Why would we do such a thing? The short answer is that CDs (and optic discs in general) work as diffraction gratings. The rough idea is that diffraction gratings allow you to divide a beam of light into a lot of beams of light, and since all those beams of light have the same source , they can interfere with each other in a way that is simple to calculate and visualise*. In particular, what you see when you shoot lasers through a CD is a number of bright spots on the wall behind. One of them is located exactly where it would be, if the CD was just an ordinary piece of transparent plastic. Just trace a straight line from the laser to the wall, and there you go. The other spots are located on either side, at places that can be found with something called the grating equation.

The grating equation relates the angle of the position where the bright spots are, the wavelength of the laser, and something called the "period" of the grating. In a CD, that amounts to the distance between two consecutive grooves, AKA the track pitch.

I already know the wavelength of the laser I'm shooting at the CD, and I can figure out the angle of the bright spots by measuring a couple of distances and using trigonometry. Which means that I can use all this data to measure the track pitch of a C. A distance, incidentally, that a bit of prior research on people who had done similar experiments had shown to be 1.6 micrometers  (a micrometre or micron is a unit of length equal to the millionth part of a metre. It has the symbol μm)

So, as I was saying, I am shooting lasers at the CD. I mark the location of the spots, measure all the relevant distances, do all the relevant math, and find a result: 1.49 μm. Well damn. That's not good.

But wait!, you're thinking. Aren't we talking about a difference of 0.1 microns? A tenth of a millionth of a metre? That's a minuscule difference!

It sure might seem that way, but the measurement I was doing was supposed to be much, much more precise. Specifically, with an error margin of 0.02 μm. A result of 1.49 ± 0.02 means that the biggest possible value for the track pitch, given all those measurements, is 1.51. 

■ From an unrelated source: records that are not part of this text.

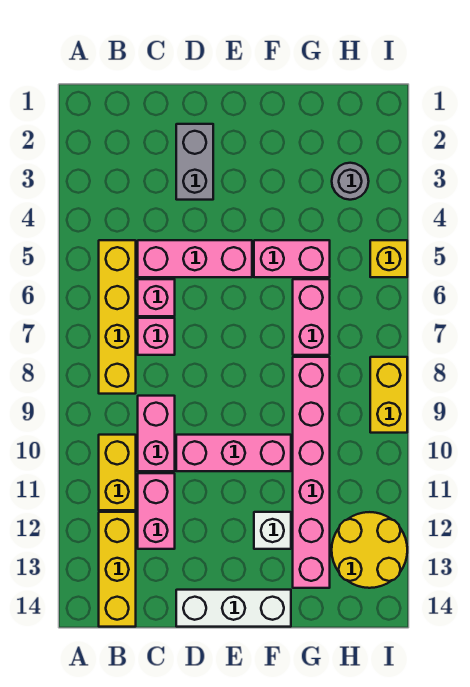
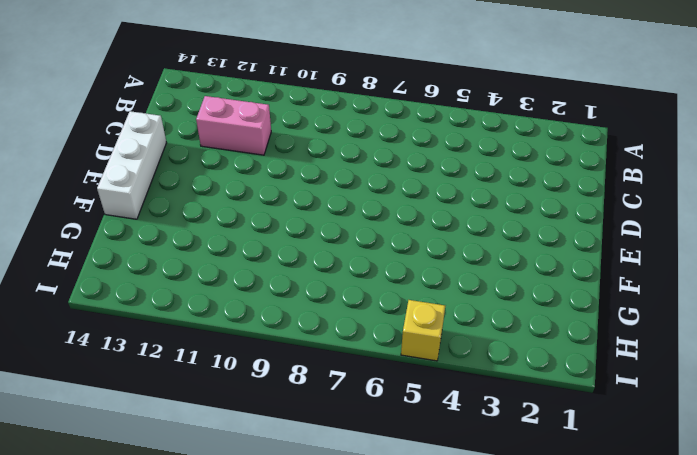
none -> yellow brick B5:B8 level 1
none -> yellow brick B10:B11 level 1
none -> yellow brick B12:B14 level 1

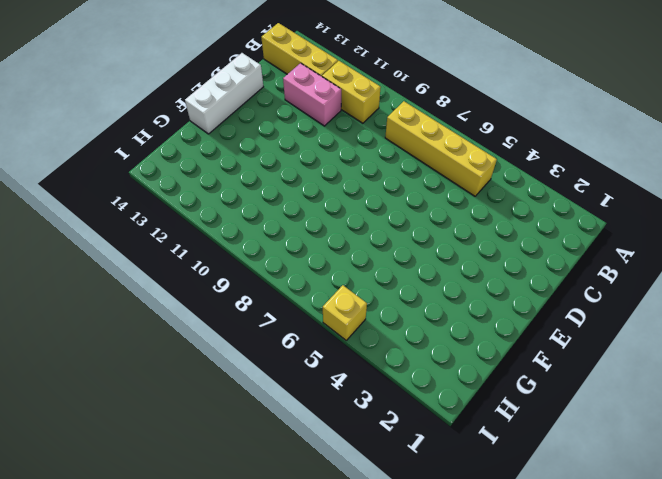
none -> pink brick C5:E5 level 1
none -> pink brick C6 level 1
none -> pink brick C7 level 1

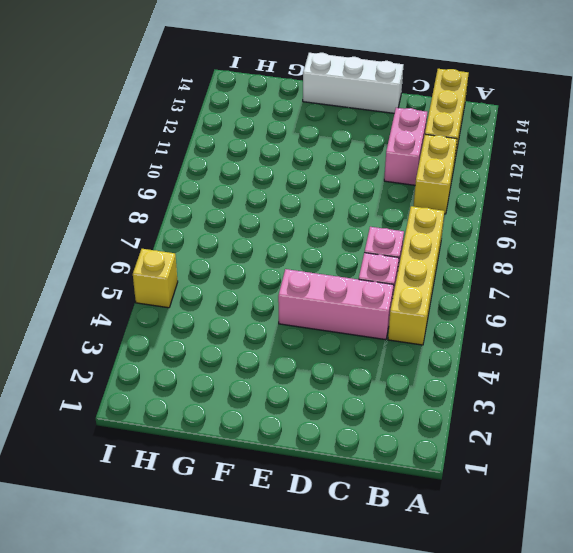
none -> pink brick C9:C10 level 1
none -> grey brick D2:D3 level 1
none -> pink brick D10:F10 level 1

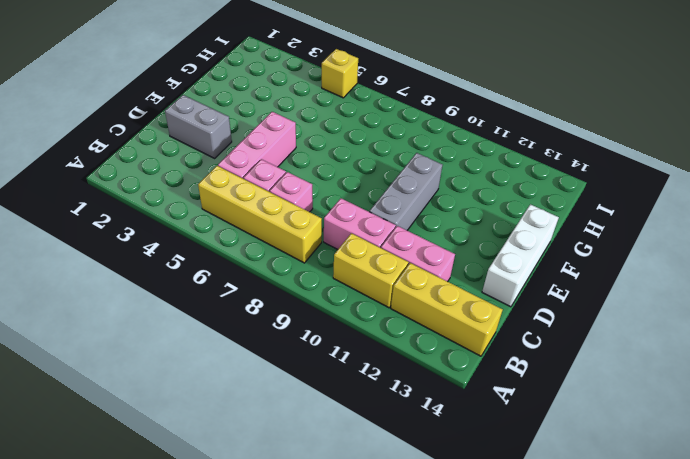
grey brick D10:F10 level 1 -> pink brick D10:F10 level 1
none -> pink brick F5:G5 level 1
none -> white brick F12 level 1
none -> pink brick G6:G7 level 1

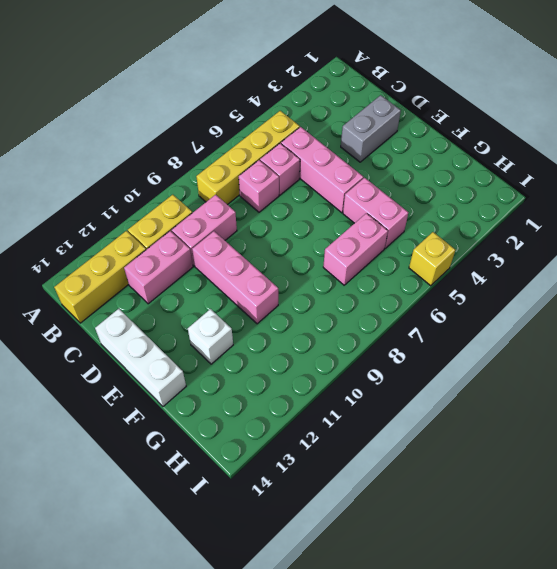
none -> pink brick G8:G13 level 1
none -> grey round brick H3 level 1
none -> yellow round brick H12:I13 level 1

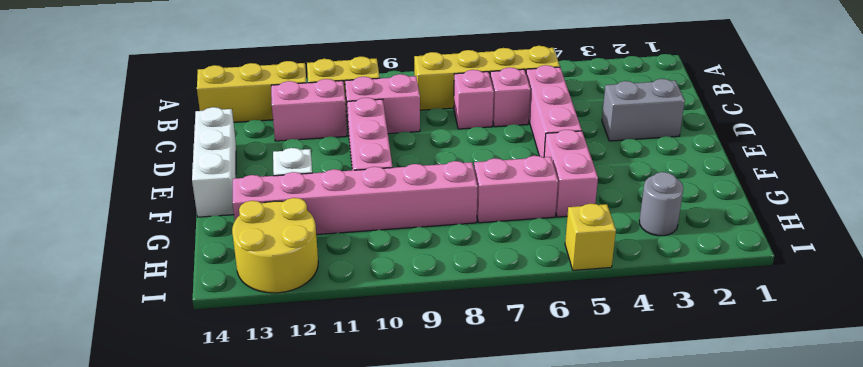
none -> yellow brick I8:I9 level 1

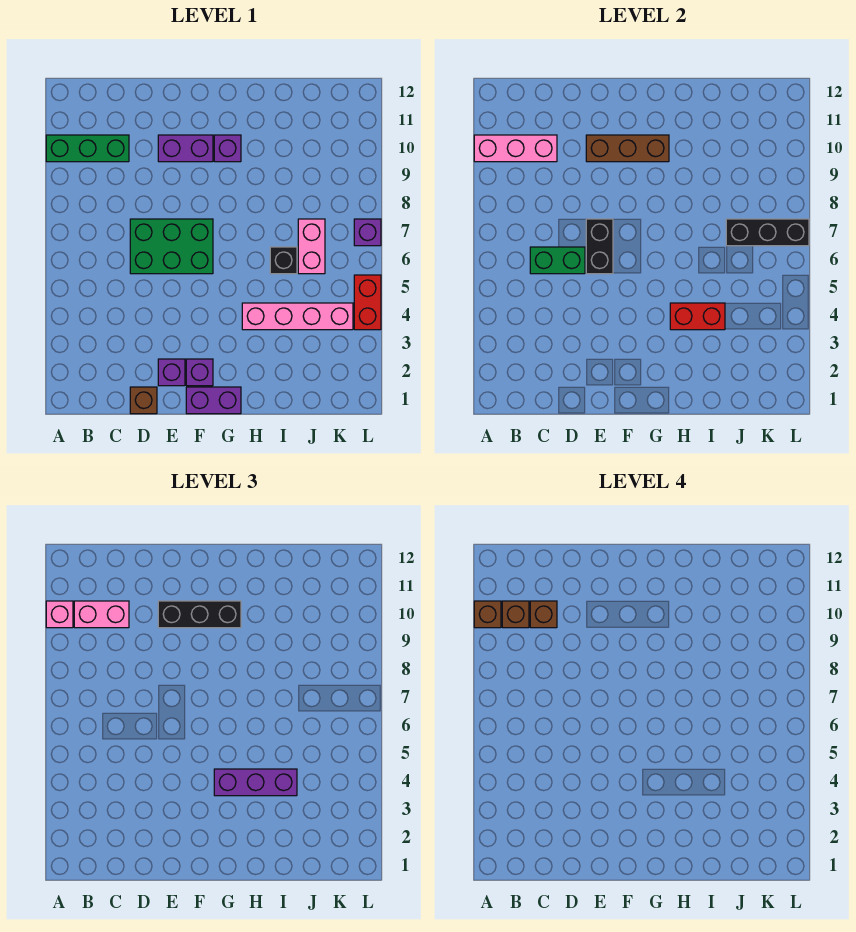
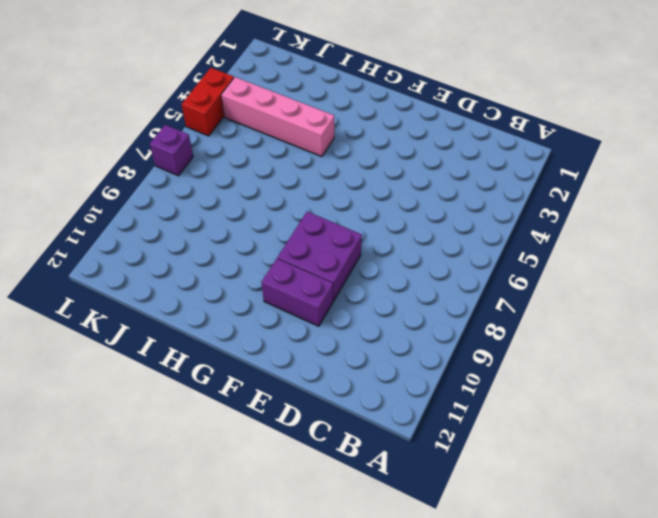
purple brick E8:F9 level 1 -> none
none -> green brick A10:C10 level 1
none -> brown brick D1 level 1
none -> green brick D6:F7 level 1

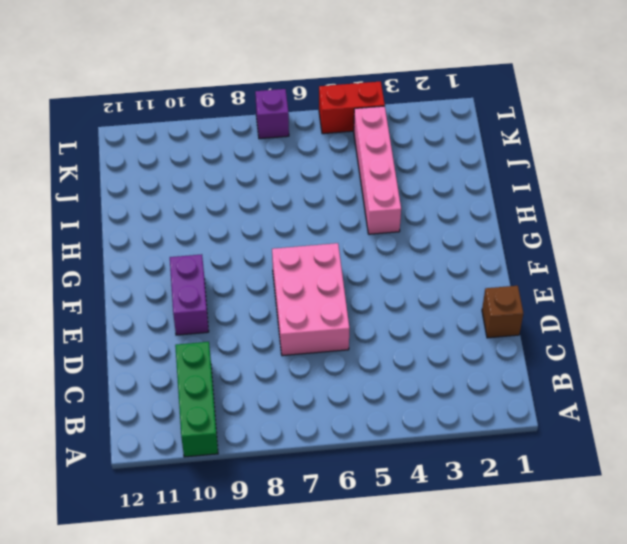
pink brick D6:F7 level 1 -> green brick D6:F7 level 1
none -> purple brick E2 level 1
none -> purple brick F1:G1 level 1
none -> purple brick F2 level 1

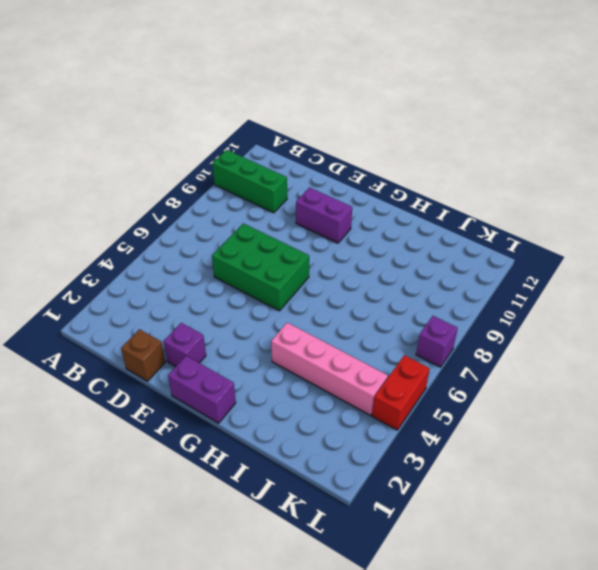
none -> purple brick F2 level 1
none -> purple brick G10 level 1
none -> black brick I6 level 1

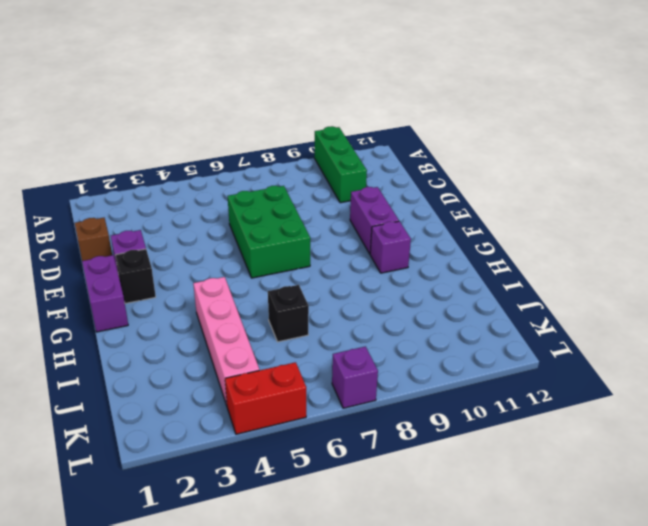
black brick F2 level 1 -> purple brick F2 level 1
none -> pink brick J6:J7 level 1
none -> pink brick A10:C10 level 2
none -> green brick C6:D6 level 2

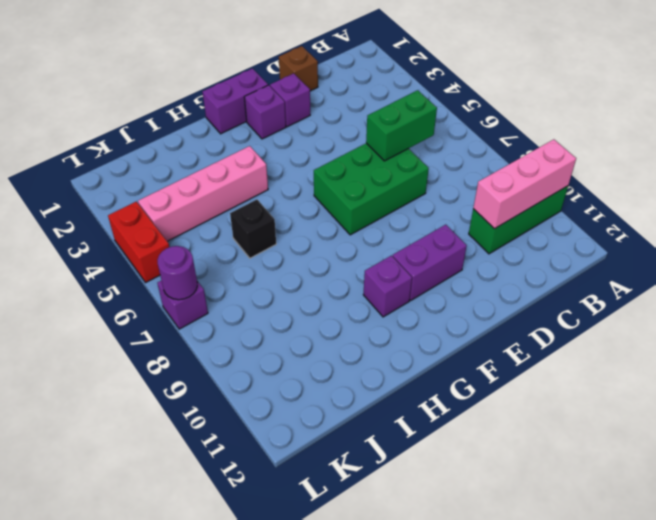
purple round brick L7 level 2 -> black brick J7:L7 level 2
none -> pink brick J6:J7 level 1
none -> black brick E6:E7 level 2
none -> brown brick E10:G10 level 2

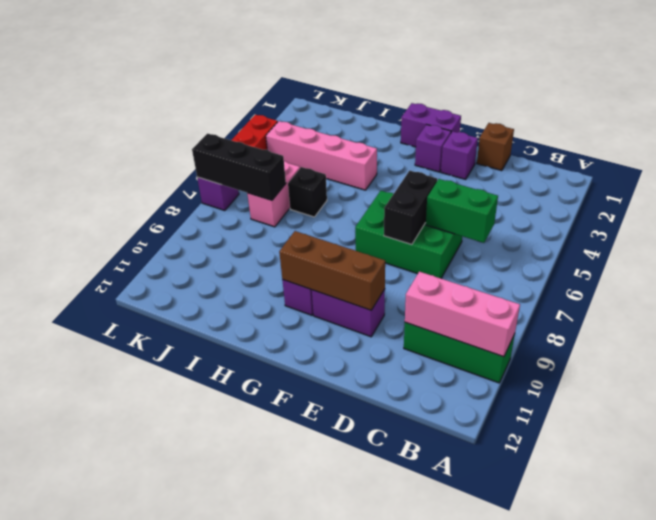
none -> red brick H4:I4 level 2
none -> pink brick A10 level 3
none -> pink brick B10:C10 level 3

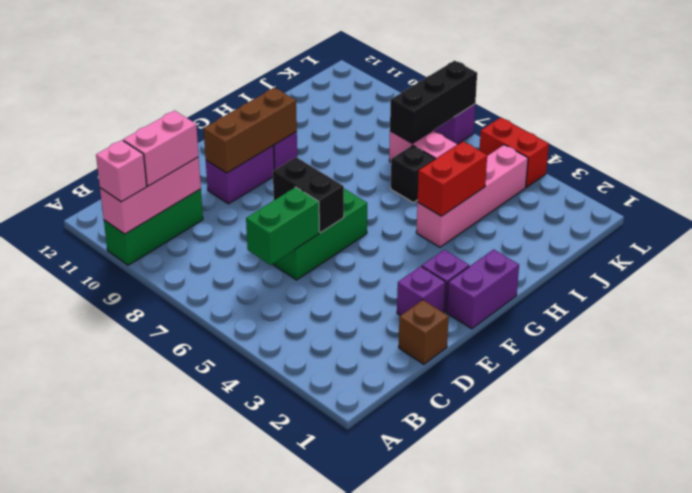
none -> black brick E10:G10 level 3
none -> purple brick G4:I4 level 3
none -> brown brick A10 level 4

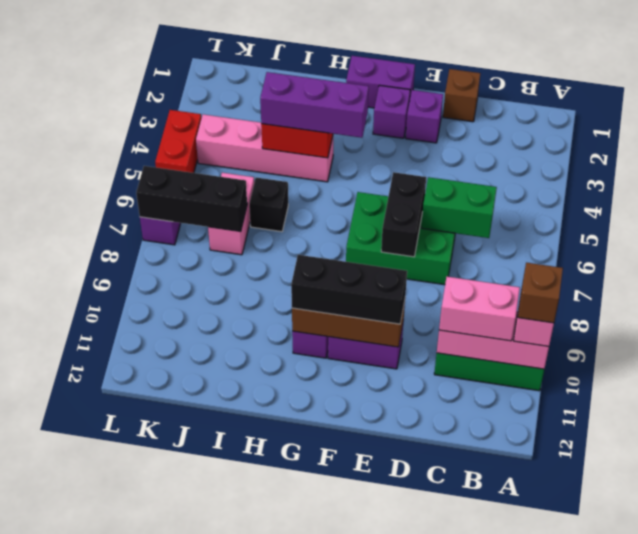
none -> brown brick B10 level 4
none -> brown brick C10 level 4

So I recheck all my math, measure the distances again, etc, but nothing changes. and I start to get worried. All the other further things I was supposed to do with that CD would be completely pointless, with such a large error. I needed to know what was wrong! 

And so I turned to the internet, and explored the issue, and what do I come across? Well, that the ubiquitous figure of 1.6 μm that everyone keeps quoting is not, in fact, quite so. Certainly, there are CDs with that track pitch. Those are what we call 74 minute CDs. The much more common in modern times 80 minute/700 MB CD, why, that has a 1.5 μm track pitch.

The industry standards for CDs say that track pitch has to be 1.6 ± 0.1 μm, so of course, many assume that 1.6 is the most common. Certainly that was the case with every single previous experiment on the subject I'd checked previously. What happens is that nowadays, CD players are more reliable than they were when the CD was first created, so you can have a CD with grooves closer to each other and you won't have any trouble playing it. A tighter track pitch means more information can be stored in the same space, so naturally you want to take advantage of that and go to the lower end of the allowable range. Thus, 1.5 μm track pitch CDs.

You hear me, people of the future who might consider doing experiments with CD diffraction? The groove spacing or track pitch for a 700 MB / 80 minute CD is 1.5 μm! Don't let everyone else mislead you!

* In theory, there is no requirement that light be from the same source to interfere. In practice, however, what happens is that any observable effects of interference between different sources lasts for too short a time to be seen.